There are parts of the Rust language and standard library that have been formally verified. That helps provide confidence that the basic model, of having safety properties upheld by unsafe core functions, to be sound.

But the big advantage of Rust, especially for everyday open source code that the world widely depends on, is that it strikes a good balance between a language that people actually want to use, and which can provide good practical safety guarantees.

Rust is far, far safer than C and C++. Most other memory-safe languages also are, but trade that off for lower performance, while Rust provides a similar level of performance as C and C++. And additionally, it's a language that people actually want to use for writing a lot of the core infrastructure.

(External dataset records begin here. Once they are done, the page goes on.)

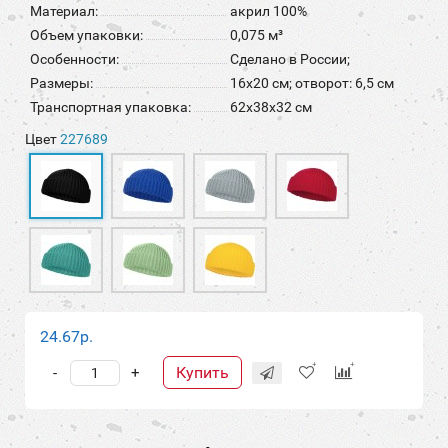
Материал:
акрил 100%
Объем упаковки:
0,075 м³
Особенности:
Сделано в России;
Размеры:
16x20 см; отворот: 6,5 см
Транспортная упаковка:
62x38x32 см
Цвет
227689
24.67р.
Купить
-
+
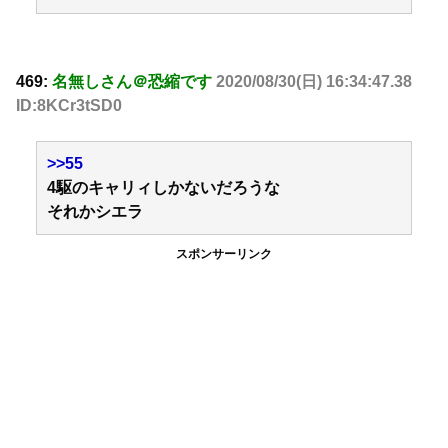
469:
名無しさん＠恐縮です
2020/08/30(日) 16:34:47.38
ID:8KCr3tSD0
>>55
4駆のキャリィしかないだろうな
それかシエラ
スポンサーリンク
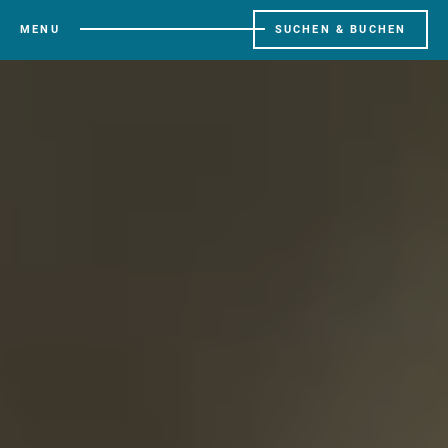
MENU
SUCHEN & BUCHEN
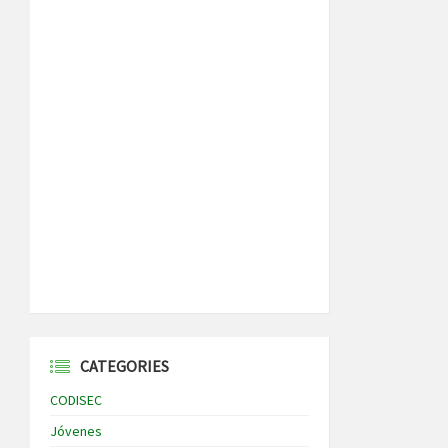
CATEGORIES
CODISEC
Jóvenes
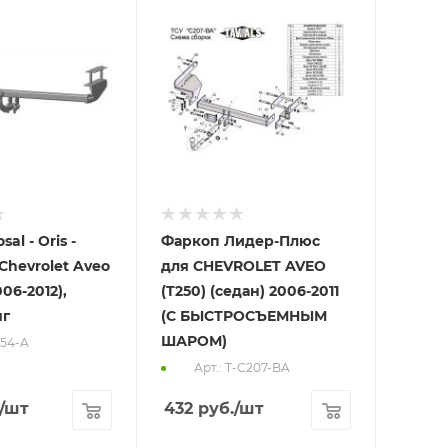
al - Oris -
Фаркоп Лидер-Плюс
Chevrolet Aveo
для CHEVROLET AVEO
006-2012),
(T250) (седан) 2006-2011
нг
(С БЫСТРОСЪЕМНЫМ
ШАРОМ)
254-A
Арт.: T-C207-BA
/шт
432
руб.
/шт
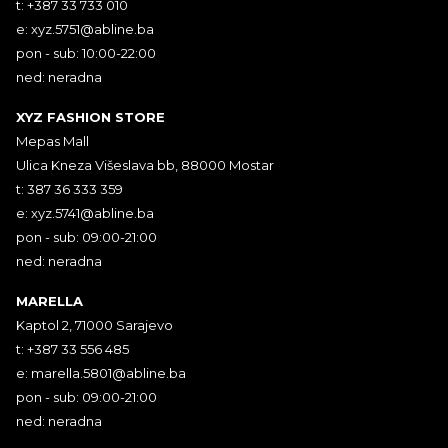
t: +387 33 733 010
e:
xyz.5751@abline.ba
pon - sub: 10:00-22:00
ned: neradna
XYZ FASHION STORE
Mepas Mall
Ulica Kneza Višeslava bb, 88000 Mostar
t: 387 36 333 359
e:
xyz.5741@abline.ba
pon - sub: 09:00-21:00
ned: neradna
MARELLA
Kaptol 2, 71000 Sarajevo
t: +387 33 556 485
e:
marella.5801@abline.ba
pon - sub: 09:00-21:00
ned: neradna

As far as I know, I have never use any open source software written in Ada/SPARK. People just don't do it. The only reason they generally do is if they need to for functional safety reasons, in a high-criticality system, and they find it easier to get their software certified by writing it that way.

And even in safety critical systems, most people find using a subset of C, with restrictive rules, static checkers to check those, code review, and extensive testing, done by independent teams and testing on real hardware with requirements based tests that achieve 100% coverage at the MC/DC level is considered to be the gold standard of verification.

Formal verification can not possibly provide some of the safety guarantees that testing on real hardware based on actual system level requirements can provide.

Formal verification is one tool in a toolbox. It is useful for providing certain guarantees. But it's less important than many other factors for the actual improvements in safety that Rust can provide; by actually being used, in critical software that is exposed to potential network based exploitation, a memory-safe language like Rust makes a much better foundation than C or C++, and more people will actually use it in such a context than Ada/SPARK.